I'm a brat. That's all I ever will be. A goddamn useless brat. Today was Thanksgiving. A day where you're supposed to be thankful for everything. But what? What could I be grateful for? Living? My family is still the same. The fighting and everything. My mom is still as naive as she always was, and she doesn't see it. She doesn't want anything to do with MY point of view. No, instead, she just wants everything her way. When I went to get dad for his shower at around 6 PM, I decided to visit mom so I could try to bond with her again. Of course, it didn't go well. She brought up that I needed a haircut. I can see why, but I didn't want one. So, when I tried to gently reason with her as possible, she only ignored my request and went on about not wanting me to look like a "girl" or some bum on the street. What the hell? I take care of myself just fine. I even say all kinds of good things about her!.. just for a mom who doesn't want anything to do with me other than maybe a perfect picture and to look like a good, responsible woman. All because I said I didn't want my hair cut yet. Why? Why am I a brat?
Maybe I get it from my mother. But then again, she won't believe it if I did tell her. She sees herself as a responsible, grown woman when in reality, she's practically like a spoiled kid in an around 40 year old body. And she won't reason with anyone. Not even me.
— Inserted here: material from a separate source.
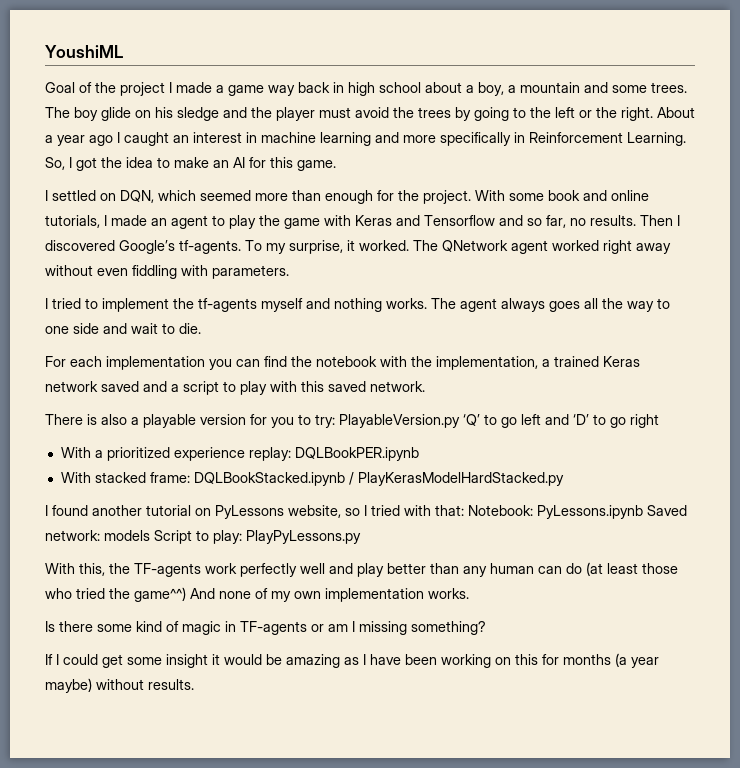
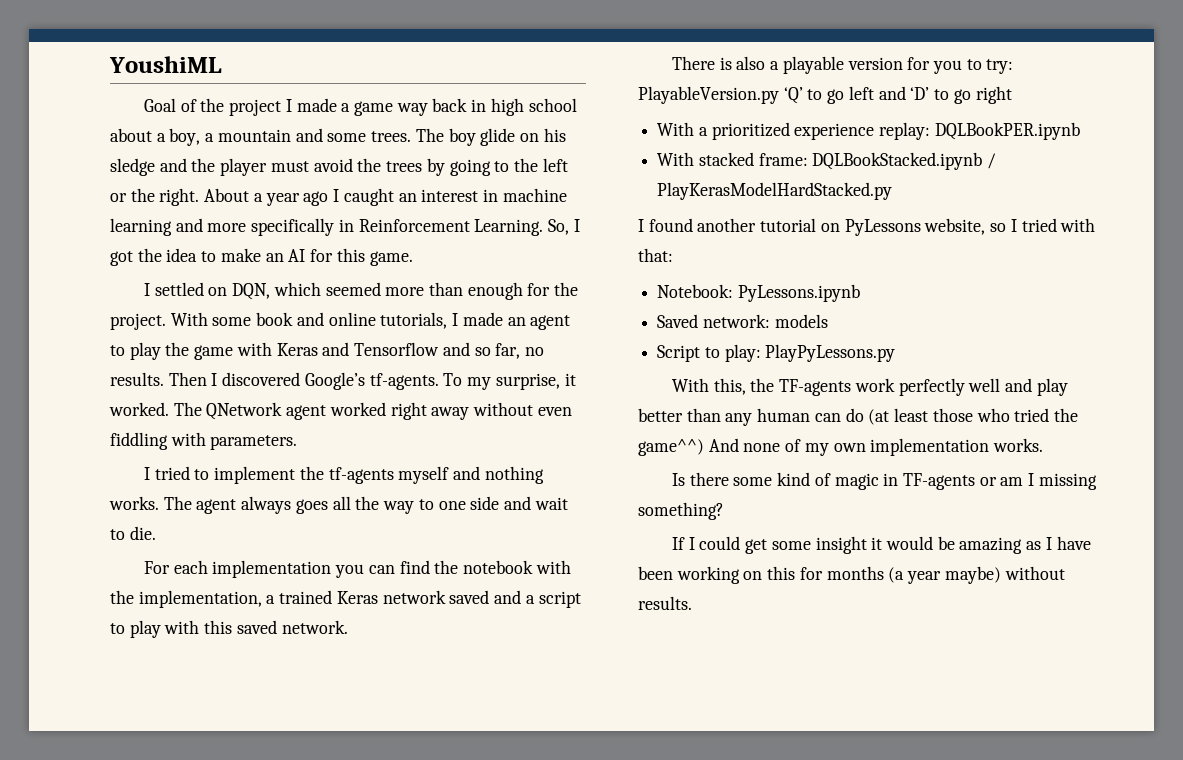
(464, 510) none -> (673, 255) //
(643, 512) none -> (860, 293) //
(150, 535) none -> (828, 321) //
I'm only just sounding more like a brat, aren't I? Just by writing this?... I'm not sure if I can tell my friends, as they will comfort me.. and I'll just feel bad that I can't do the same, not as great as they do. I'm not a very reliable person.. and yet, I don't have much choices. There's no good adults out there that won't tell anyone because it's the purpose of their job, or anything. Only us kids. Us kids. We can only really rely on our own comfort and whatever fantasy books and video games or whatever interest we have to use for entertainment and comfort to block our minds away from the real problematic world we live in.
I'm sorry. But who could I say sorry to? No one is there. Not for me, at least. Maybe it's a good thing, though.